Abstract: Let $\overline{M}$ be a compact complex manifold with smooth K\"ahler metric $\eta$, and let $D$ be a smooth divisor on $\overline{M}$. Let $M=\overline{M}\setminus D$ and let $\hat{\omega}$ be a Carlson-Griffiths type metric on $M$. We study complete solutions to K\"ahler-Ricci flow on $M$ which are comparable to $\hat{\omega}$, starting from a smooth initial metric $\omega_0=\eta +i\partial \bar{\partial} \phi_0$ where $\phi_0\in C^{\infty}(M)$. When $\omega_0\geq c \hat{\omega}$ on $M$ for some $c>0$ and $\phi_0$ has zero Lelong number, we construct a smooth solution $\omega(t)$ to K\"ahler-Ricci flow on $M\times [0, T_{[\omega_0 ]})$ where $T_{[\omega_0 ]}:= \sup { T: [\eta] +T (c_1(K_{\overline{M}}) + c_1(\mathcal{O}D))\in \mathcal{K}_M }$ so that $\omega(t)\geq (\frac{1}{n} - \frac{4\hat{K}t}{c} )\hat{\omega}$ for all $t\leq \frac{c}{4n\hat{K}}$ where $\hat{K}$ is a non-negative upper bound on the bisectional curvatures of $\hat{\omega}$ (see Theorem 1.2).
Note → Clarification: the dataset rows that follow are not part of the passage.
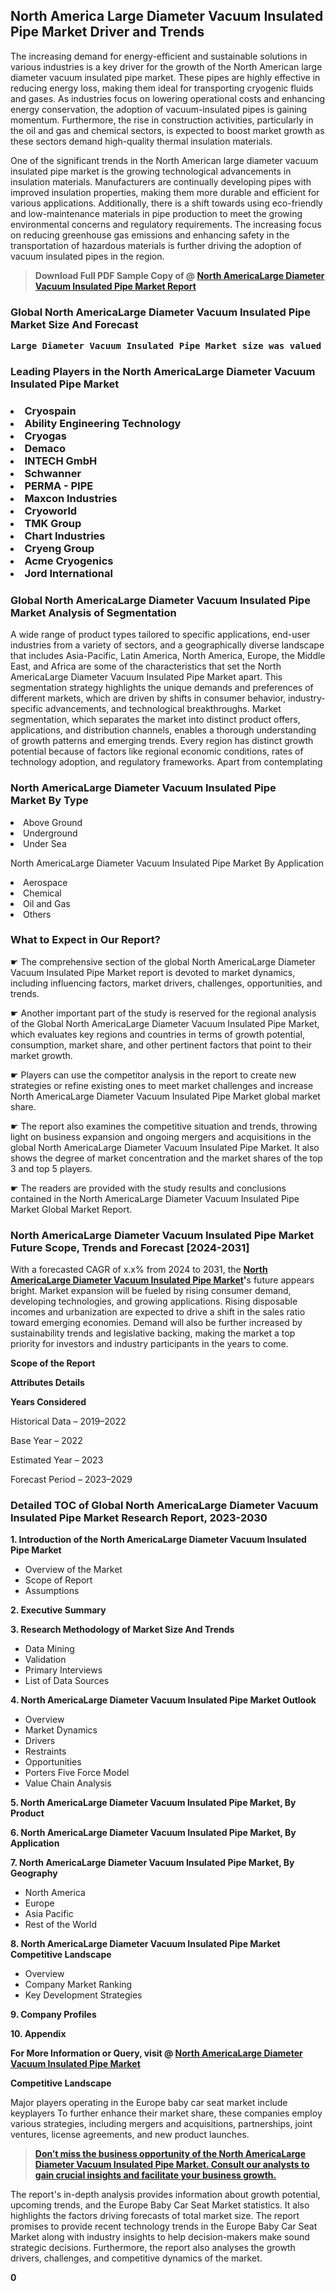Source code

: <p> <h2>North America Large Diameter Vacuum Insulated Pipe Market Driver and Trends</h2><p>The increasing demand for energy-efficient and sustainable solutions in various industries is a key driver for the growth of the North American large diameter vacuum insulated pipe market. These pipes are highly effective in reducing energy loss, making them ideal for transporting cryogenic fluids and gases. As industries focus on lowering operational costs and enhancing energy conservation, the adoption of vacuum-insulated pipes is gaining momentum. Furthermore, the rise in construction activities, particularly in the oil and gas and chemical sectors, is expected to boost market growth as these sectors demand high-quality thermal insulation materials.</p><p>One of the significant trends in the North American large diameter vacuum insulated pipe market is the growing technological advancements in insulation materials. Manufacturers are continually developing pipes with improved insulation properties, making them more durable and efficient for various applications. Additionally, there is a shift towards using eco-friendly and low-maintenance materials in pipe production to meet the growing environmental concerns and regulatory requirements. The increasing focus on reducing greenhouse gas emissions and enhancing safety in the transportation of hazardous materials is further driving the adoption of vacuum insulated pipes in the region.</p></p><blockquote id="" class=""><strong>Download Full PDF Sample Copy of @&nbsp;<a href="https://www.verifiedmarketreports.com/download-sample/?rid=460464&utm_source=GitHub-Jan&utm_medium=258" target="_blank">North AmericaLarge Diameter Vacuum Insulated Pipe Market Report</a>&nbsp;&nbsp;</strong></blockquote><h3 id="" class=""><strong>Global&nbsp;North AmericaLarge Diameter Vacuum Insulated Pipe Market Size And Forecast</strong></h3><pre class="reader-text-block__code-block"><strong>Large Diameter Vacuum Insulated Pipe Market size was valued at USD 4.5 Billion in 2022 and is projected to reach USD 7.2 Billion by 2030, growing at a CAGR of 6.3% from 2024 to 2030.</strong></pre><h3 id="" class="">Leading Players in the&nbsp;North AmericaLarge Diameter Vacuum Insulated Pipe Market</h3><h3 class=""></Li><Li>Cryospain</Li><Li> Ability Engineering Technology</Li><Li> Cryogas</Li><Li> Demaco</Li><Li> INTECH GmbH</Li><Li> Schwanner</Li><Li> PERMA - PIPE</Li><Li> Maxcon Industries</Li><Li> Cryoworld</Li><Li> TMK Group</Li><Li> Chart Industries</Li><Li> Cryeng Group</Li><Li> Acme Cryogenics</Li><Li> Jord International</h3><h3 id="" class="">Global&nbsp;North AmericaLarge Diameter Vacuum Insulated Pipe Market Analysis of Segmentation</h3><p id="" class="">A wide range of product types tailored to specific applications, end-user industries from a variety of sectors, and a geographically diverse landscape that includes Asia-Pacific, Latin America, North America, Europe, the Middle East, and Africa are some of the characteristics that set the North AmericaLarge Diameter Vacuum Insulated Pipe Market apart. This segmentation strategy highlights the unique demands and preferences of different markets, which are driven by shifts in consumer behavior, industry-specific advancements, and technological breakthroughs. Market segmentation, which separates the market into distinct product offers, applications, and distribution channels, enables a thorough understanding of growth patterns and emerging trends. Every region has distinct growth potential because of factors like regional economic conditions, rates of technology adoption, and regulatory frameworks. Apart from contemplating</p><h3 id="" class="">North AmericaLarge Diameter Vacuum Insulated Pipe Market&nbsp;By Type</h3><p></Li><Li>Above Ground</Li><Li> Underground</Li><Li> Under Sea</p><div class="" data-test-id=""><p>North AmericaLarge Diameter Vacuum Insulated Pipe Market&nbsp;By Application</p></div><p class=""></Li><Li>Aerospace</Li><Li> Chemical</Li><Li> Oil and Gas</Li><Li> Others</p><div class="" data-test-id=""><h3><span class="">What to Expect in Our Report?</span></h3></div><div class="" data-test-id=""><p><span class="">☛ The comprehensive section of the global North AmericaLarge Diameter Vacuum Insulated Pipe Market report is devoted to market dynamics, including influencing factors, market drivers, challenges, opportunities, and trends.</span></p></div><div class="" data-test-id=""><p><span class="">☛ Another important part of the study is reserved for the regional analysis of the Global North AmericaLarge Diameter Vacuum Insulated Pipe Market, which evaluates key regions and countries in terms of growth potential, consumption, market share, and other pertinent factors that point to their market growth.</span></p></div><div class="" data-test-id=""><p><span class="">☛ Players can use the competitor analysis in the report to create new strategies or refine existing ones to meet market challenges and increase North AmericaLarge Diameter Vacuum Insulated Pipe Market global market share.</span></p></div><div class="" data-test-id=""><p><span class="">☛ The report also examines the competitive situation and trends, throwing light on business expansion and ongoing mergers and acquisitions in the global North AmericaLarge Diameter Vacuum Insulated Pipe Market. It also shows the degree of market concentration and the market shares of the top 3 and top 5 players.</span></p></div><div class="" data-test-id=""><p><span class="">☛ The readers are provided with the study results and conclusions contained in the North AmericaLarge Diameter Vacuum Insulated Pipe Market Global Market Report.</span></p></div><div class="" data-test-id=""><h3><span class="">North AmericaLarge Diameter Vacuum Insulated Pipe Market Future Scope, Trends and Forecast [2024-2031]</span></h3></div><div class="" data-test-id=""><p><span class="">With a forecasted CAGR of x.x% from 2024 to 2031, the <strong><a href="https://www.verifiedmarketreports.com/download-sample/?rid=460464&utm_source=GitHub-Jan&utm_medium=258" target="_blank">North AmericaLarge Diameter Vacuum Insulated Pipe Market</a>'</strong>s future appears bright. Market expansion will be fueled by rising consumer demand, developing technologies, and growing applications. Rising disposable incomes and urbanization are expected to drive a shift in the sales ratio toward emerging economies. Demand will also be further increased by sustainability trends and legislative backing, making the market a top priority for investors and industry participants in the years to come.</span></p><p id="ember66" class="ember-view reader-text-block__paragraph"><strong>Scope of the Report</strong></p><p id="ember67" class="ember-view reader-text-block__paragraph"><strong>Attributes Details</strong></p><p id="ember68" class="ember-view reader-text-block__paragraph"><strong>Years Considered</strong></p><p id="ember69" class="ember-view reader-text-block__paragraph">Historical Data &ndash; 2019&ndash;2022</p><p id="ember70" class="ember-view reader-text-block__paragraph">Base Year &ndash; 2022</p><p id="ember71" class="ember-view reader-text-block__paragraph">Estimated Year &ndash; 2023</p><p id="ember72" class="ember-view reader-text-block__paragraph">Forecast Period &ndash; 2023&ndash;2029</p></div><h3 id="" class="">Detailed TOC of Global North AmericaLarge Diameter Vacuum Insulated Pipe Market Research Report, 2023-2030</h3><p id="" class=""><strong>1. Introduction of the North AmericaLarge Diameter Vacuum Insulated Pipe Market</strong></p><ul><li>Overview of the Market</li><li>Scope of Report</li><li>Assumptions</li></ul><p id="" class=""><strong>2. Executive Summary</strong></p><p id="" class=""><strong>3. Research Methodology of Market Size And Trends</strong></p><ul><li>Data Mining</li><li>Validation</li><li>Primary Interviews</li><li>List of Data Sources</li></ul><p id="" class=""><strong>4. North AmericaLarge Diameter Vacuum Insulated Pipe Market Outlook</strong></p><ul><li>Overview</li><li>Market Dynamics</li><li>Drivers</li><li>Restraints</li><li>Opportunities</li><li>Porters Five Force Model</li><li>Value Chain Analysis</li></ul><p id="" class=""><strong>5. North AmericaLarge Diameter Vacuum Insulated Pipe Market, By Product</strong></p><p id="" class=""><strong>6. North AmericaLarge Diameter Vacuum Insulated Pipe Market, By Application</strong></p><p id="" class=""><strong>7. North AmericaLarge Diameter Vacuum Insulated Pipe Market, By Geography</strong></p><ul><li>North America</li><li>Europe</li><li>Asia Pacific</li><li>Rest of the World</li></ul><p id="" class=""><strong>8. North AmericaLarge Diameter Vacuum Insulated Pipe Market Competitive Landscape</strong></p><ul><li>Overview</li><li>Company Market Ranking</li><li>Key Development Strategies</li></ul><p id="" class=""><strong>9. Company Profiles</strong></p><p id="" class=""><strong>10. Appendix</strong></p><p><strong>For More Information or Query, visit&nbsp;@ <a href="https://www.verifiedmarketreports.com/product/large-diameter-vacuum-insulated-pipe-market/" target="_blank">North AmericaLarge Diameter Vacuum Insulated Pipe Market</a></strong></p><p id="ember61" class="ember-view reader-text-block__paragraph"><strong>Competitive Landscape</strong></p><p id="ember62" class="ember-view reader-text-block__paragraph">Major players operating in the Europe baby car seat market include keyplayers To further enhance their market share, these companies employ various strategies, including mergers and acquisitions, partnerships, joint ventures, license agreements, and new product launches.</p><blockquote id="ember63" class="ember-view reader-text-block__blockquote"><strong><a href="https://www.verifiedmarketreports.com/download-sample/?rid=460464&utm_source=GitHub-Jan&utm_medium=258" target="_blank">Don&rsquo;t miss the business opportunity of the North AmericaLarge Diameter Vacuum Insulated Pipe Market. Consult our analysts to gain crucial insights and facilitate your business growth.</a></strong></blockquote><p id="ember64" class="ember-view reader-text-block__paragraph">The report's in-depth analysis provides information about growth potential, upcoming trends, and the Europe Baby Car Seat Market statistics. It also highlights the factors driving forecasts of total market size. The report promises to provide recent technology trends in the Europe Baby Car Seat Market along with industry insights to help decision-makers make sound strategic decisions. Furthermore, the report also analyses the growth drivers, challenges, and competitive dynamics of the market.</p><p class="ember-view reader-text-block__paragraph"><strong>0</strong></p>
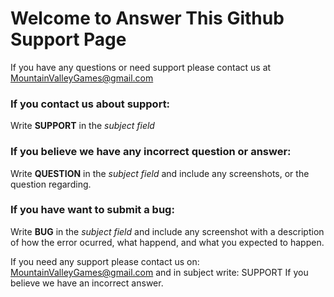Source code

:# Welcome to Answer This Github Support Page

If you have any questions or need support please contact us at MountainValleyGames@gmail.com

### If you contact us about support:
Write **SUPPORT** in the _subject field_

### If you believe we have any incorrect question or answer:
Write **QUESTION** in the _subject field_ and include any screenshots, or the question regarding. 

### If you have want to submit a bug:
Write **BUG** in the _subject field_ and include any screenshot with a description of how the error ocurred, what happend, and what you expected to happen. 

If you need any support please contact us on: MountainValleyGames@gmail.com and in subject write: SUPPORT
If you believe we have an incorrect answer.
In particular, we do not assume $\omega_0$ has bounded curvature. If $\omega_0$ has bounded curvature and is asymptotic to $\hat{\omega}$ in an appropriate sense, we construct a complete bounded curvature solution on $M\times [0, T{[\omega_0 ]})$ (see Theorem 1.3). These generalize some of the results of Lott-Zhang in [15]. On the other hand if we only assume $\omega_0\geq c \eta$ on $M$ for some $c>0$ and $\phi_0$ is bounded on $M$, we construct a smooth solution to K\"ahler-Ricci on $M\times [0, T_{[\omega_0 ]})$ which is equivalent to $\hat{\omega}$ for all positive times. This includes as a special case when $\omega_0$ is smooth on $\overline{M}$ in which case the solution becomes instantaneously complete on $M$ under K\"ahler-Ricci flow (see Theorem 1.1).